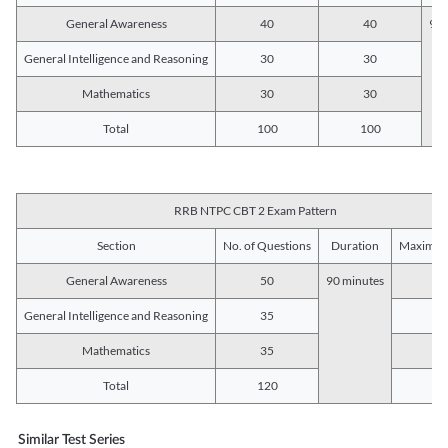
General Awareness
40
40
90 
General Intelligence and Reasoning
30
30
Mathematics
30
30
Total
100
100
RRB NTPC CBT 2 Exam Pattern
Section
No. of Questions
Duration
Maximum
General Awareness
50
90 minutes
5
General Intelligence and Reasoning
35
3
Mathematics
35
3
Total
120
12
Similar Test Series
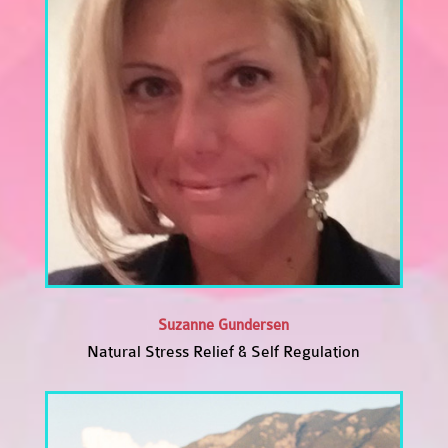
Suzanne Gundersen
Natural Stress Relief & Self Regulation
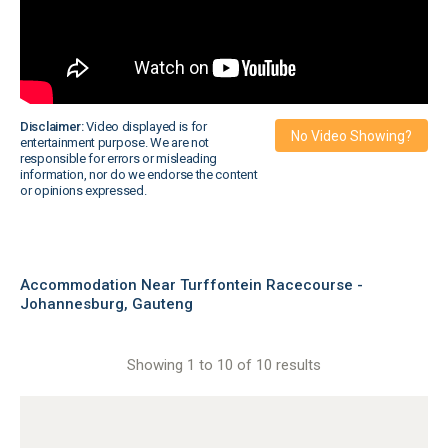
Disclaimer:
Video displayed is for
No Video Showing?
entertainment purpose. We are not
responsible for errors or misleading
information, nor do we endorse the content
or opinions expressed.
Accommodation Near Turffontein Racecourse -
Johannesburg, Gauteng
Showing 1 to 10 of 10 results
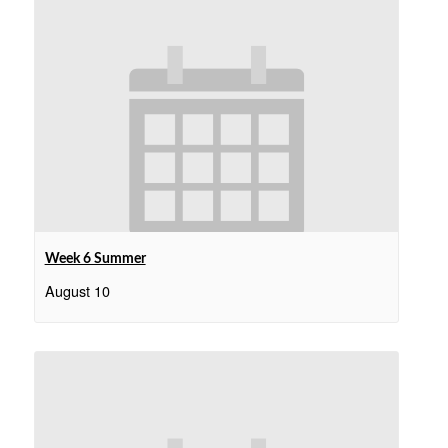
Week 6 Summer
August 10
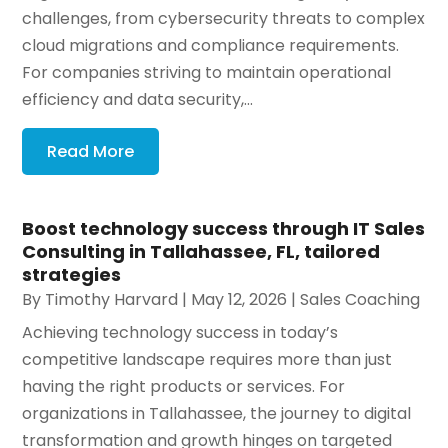
challenges, from cybersecurity threats to complex
cloud migrations and compliance requirements.
For companies striving to maintain operational
efficiency and data security,...
Read More
Boost technology success through IT Sales
Consulting in Tallahassee, FL, tailored
strategies
By
Timothy Harvard
|
May 12, 2026
|
Sales Coaching
Achieving technology success in today’s
competitive landscape requires more than just
having the right products or services. For
organizations in Tallahassee, the journey to digital
transformation and growth hinges on targeted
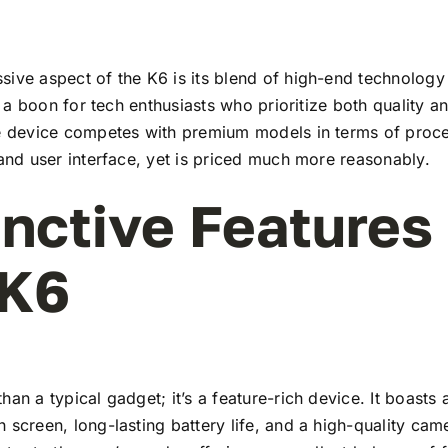
ive aspect of the K6 is its blend of high-end technology
t’s a boon for tech enthusiasts who prioritize both quality 
he device competes with premium models in terms of proc
 and user interface, yet is priced much more reasonably.
inctive Features
 K6
han a typical gadget; it’s a feature-rich device. It boasts a
 screen, long-lasting battery life, and a high-quality ca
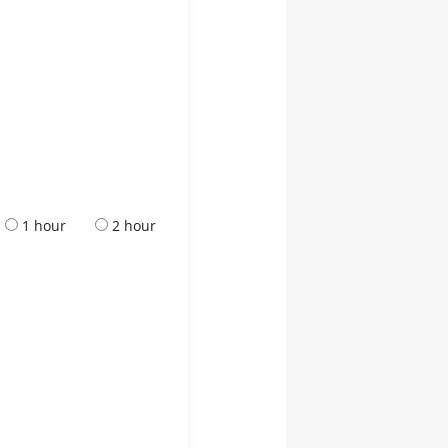
1 hour
2 hour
-=-=-
#### What you need to do
An exact copy is needed of the lines from the start of the listing through the line with "Johannesburg, Gauteng", both end lines included and pictures excluded.

#### Solution to the problem
General Awareness
40
40
90 
General Intelligence and Reasoning
30
30
Mathematics
30
30
Total
100
100
RRB NTPC CBT 2 Exam Pattern
Section
No. of Questions
Duration
Maximum
General Awareness
50
90 minutes
5
General Intelligence and Reasoning
35
3
Mathematics
35
3
Total
120
12
Similar Test Series
Suzanne Gundersen
Natural Stress Relief & Self Regulation
Disclaimer:
Video displayed is for
No Video Showing?
entertainment purpose. We are not
responsible for errors or misleading
information, nor do we endorse the content
or opinions expressed.
Accommodation Near Turffontein Racecourse -
Johannesburg, Gauteng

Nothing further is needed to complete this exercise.